Rangkaian kata-kata itu, bukan kalimat itu yang aku harapkan keluar dari mulutnya. Aku menghela napas. Buku yang tadi sempat aku tutup, aku buka lagi.

”Dani masih nungguin buku kamu, loh!” Cewek itu menyedot separuh isi gelasnya. ”Terus, dia bilang kalo kamu udah ngecewain dia dengan melakukan semua ini,” lanjutnya sambil menarik sebelah tanganku. Bekas luka sayatan langsung nampak.

Dengan kasar aku menarik tanganku lalu menutup buku yang tadinya aku baca.

”Mau kamu apa, sih?” bentakku.

”Aku kan sudah bilang, aku mau liat senyuman kamu,” jawab cewek itu sambil memainkan sedotan yang ada di gelasnya. ”Aku pengen liat kamu yang dulu lagi.”

Dengan terpaksa, aku  tersenyum padanya.

”PUAS??” tanyaku kemudian. ”Sekarang kamu silakan pergi!”

”Kalo aku nggak mau pergi gimana?” tanyanya. ”Ini kan tempat umum. Siapa aja boleh duduk di sini. Lagian. Di sini kan enak; teduh, anginnya sepoi-sepoi, bisa liat danau lagi. Eh, dulu Dani juga suka duduk di sini, yah?”

Sebenernya, cewek ini siapa, sih? Kenapa dia tahu soal aku? Kenapa dia kenal sama Dani? Kenapa aku sama sekali nggak inget pernah ketemu sama cewek ini?

Cewek itu mencari sesuatu dari dalam tasnya. Tangannya keluar dari dalam tas bersama tempat makanan anak TK berwarna kuning dengan tutup bergambar dua ekor kelinci putih. Persis banget sama tempat makananku di TK dulu.

”Ini, aku tadi pagi bikin ini khusus buat kamu.” Cewek itu membuka tempat makanan itu. Aroma roti coklat langsung menyapa hidungku, seolah roti itu baru keluar dari oven. ”Cobain, deh!” katanya sambil menyodorkan makanan itu padaku.
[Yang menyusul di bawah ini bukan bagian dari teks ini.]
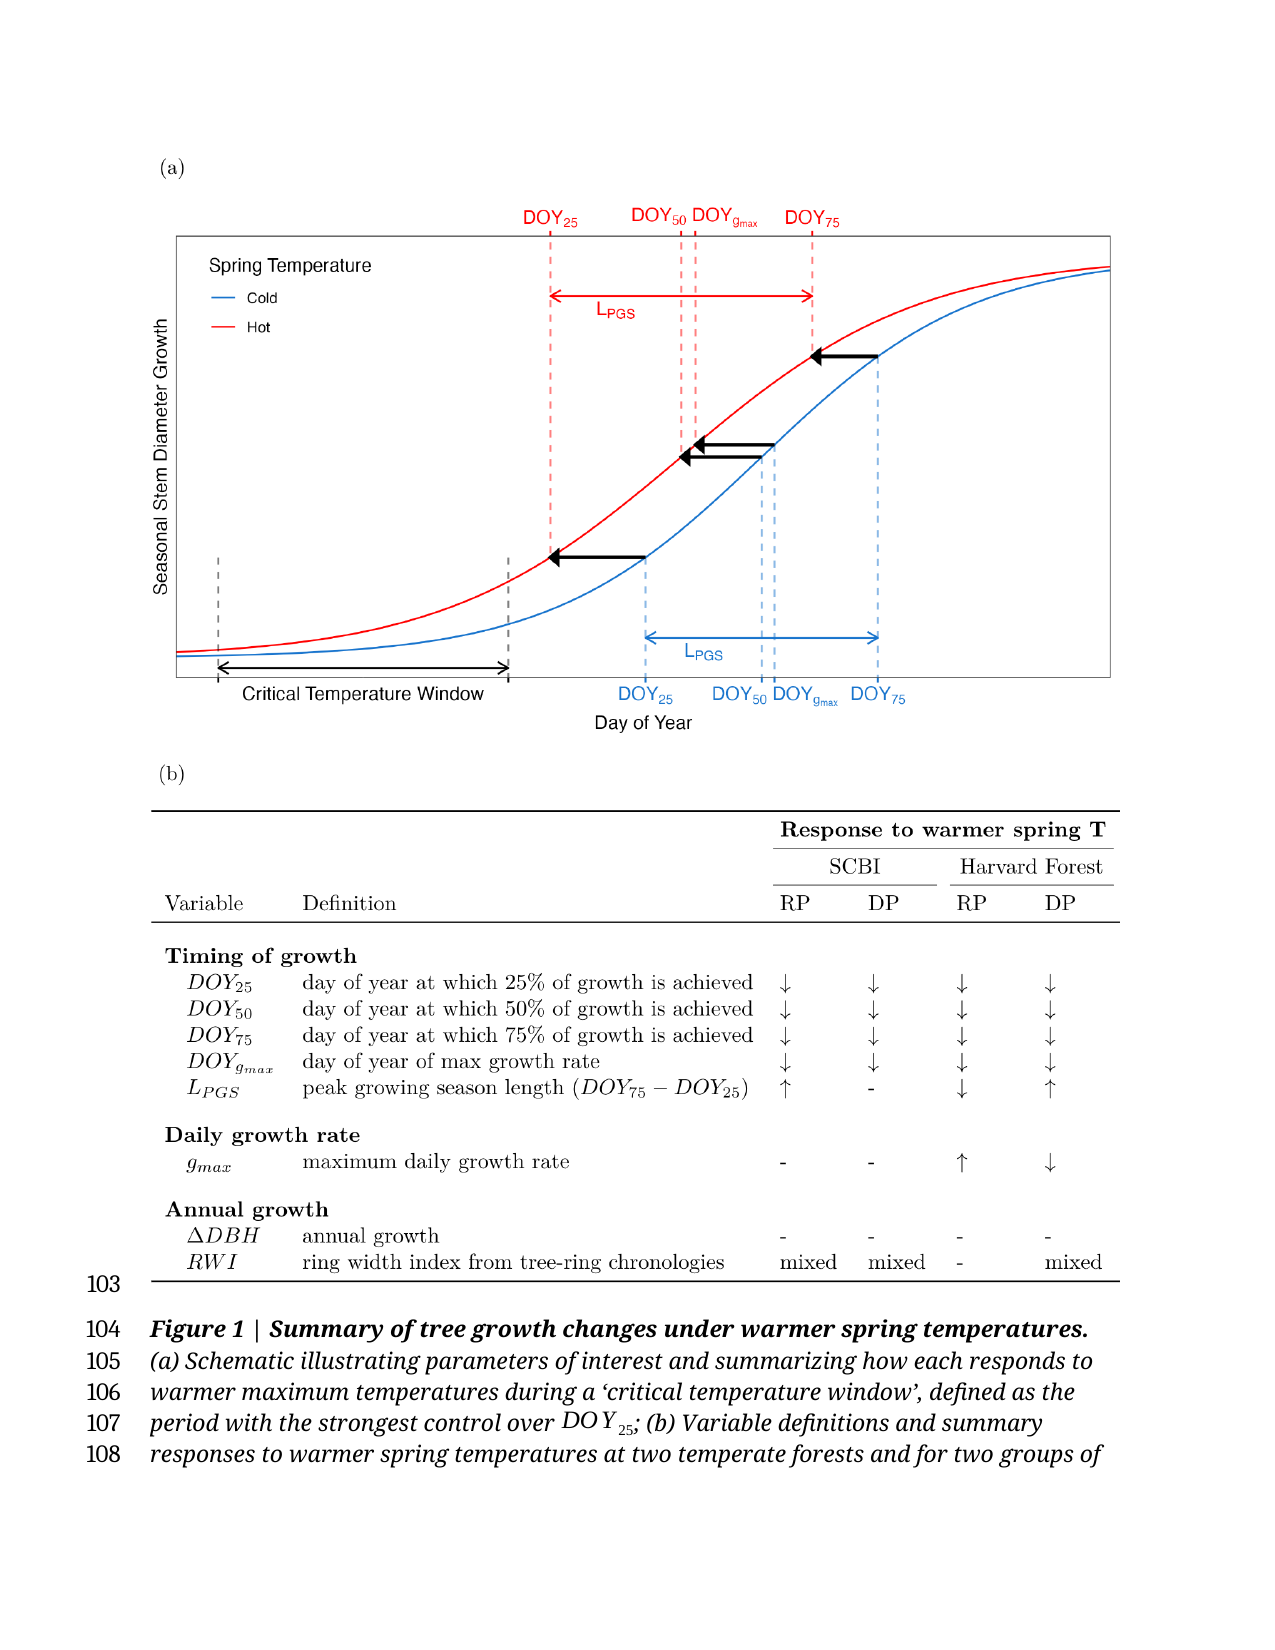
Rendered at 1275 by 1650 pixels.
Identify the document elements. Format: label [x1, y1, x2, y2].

text [150, 1313, 1125, 1470]
picture [150, 150, 1125, 1293]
Dadaku tiba-tiba sesak dan kedua mataku tiba-tiba panas, air mataku siap tumpah sewaktu melihat roti coklat yang disodorkan kepadaku. Tapi, aku buru-buru mengambil napas dalam, berusaha mencegah tangisku pecah. Cowok nggak boleh nangis!
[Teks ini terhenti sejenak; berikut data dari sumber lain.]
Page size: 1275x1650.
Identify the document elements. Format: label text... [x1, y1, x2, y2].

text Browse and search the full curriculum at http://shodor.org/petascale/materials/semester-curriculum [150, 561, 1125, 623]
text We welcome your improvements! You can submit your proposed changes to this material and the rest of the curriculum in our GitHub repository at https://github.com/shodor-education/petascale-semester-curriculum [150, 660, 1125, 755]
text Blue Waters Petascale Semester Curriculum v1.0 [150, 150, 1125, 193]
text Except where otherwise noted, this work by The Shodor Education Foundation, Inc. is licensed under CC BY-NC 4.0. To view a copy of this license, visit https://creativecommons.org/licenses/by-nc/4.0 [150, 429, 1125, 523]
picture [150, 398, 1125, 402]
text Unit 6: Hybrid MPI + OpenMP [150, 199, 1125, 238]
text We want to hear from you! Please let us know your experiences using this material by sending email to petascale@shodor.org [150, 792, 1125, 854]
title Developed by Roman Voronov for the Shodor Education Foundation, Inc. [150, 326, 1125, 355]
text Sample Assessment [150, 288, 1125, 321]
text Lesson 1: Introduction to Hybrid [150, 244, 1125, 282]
Kepalaku langsung dipenuhi bayangan Dani, Dania Eka Putri, dan semua hal yang sudah aku lewati sama cewek itu. Semuanya, seperti film yang diputar di dalam kepalaku.
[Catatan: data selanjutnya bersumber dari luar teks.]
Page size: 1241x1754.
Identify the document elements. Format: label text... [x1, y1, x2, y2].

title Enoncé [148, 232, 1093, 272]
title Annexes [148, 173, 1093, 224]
”Hei, kamu melamun tentang apa?”

Sosok Dani langsung menghilang sewaktu aku merasakan seseorang menggoyang bahuku. Aku menoleh dan menemukan diriku masih duduk di bawah pohon tepi danau bersama cewek menyebalkan yang sekarang sedang mengunyah roti coklat.

”Kamu banyak berubah, ya?” kata cewek itu sambil terus mengunyah roti coklat. ”Kamu jadi pendiam, nggak pernah tersenyum, yah, biarpun kamu masih tetep nggak pernah nangis. Tapi, secara keseluruhan kamu berubah. Semangat sama keceriaan kamu kemana? Kamu simpan dimana? Atau, jangan-jangan mereka kalah sama amarah kamu buat dunia?”

Buat sesaat, aku nggak berkomentar apa-apa. Tapi, nggak tau kenapa, tiba-tiba saja luapan emosi yang tadi bisa aku tahan, berubah menjadi luar biasa besar. Aku nggak bisa lagi menahannya.

”Kamu ini siapa, sih? Aku nggak merasa kenal sama kamu. Tapi, kamu tiba-tiba aja dateng, sok akrab, sok kenal, sok tau, sok ngatur, dan kamu tuh udah ngebuka file-file di dalam otak aku yang nggak pernah pengen aku buka lagi!”

Cewek itu nggak langsung menjawab pertanyaanku. Dia meraih telunjuk yang aku arahkan ke mukanya, menggenggam telunjukku dan lagi-lagi tersenyum.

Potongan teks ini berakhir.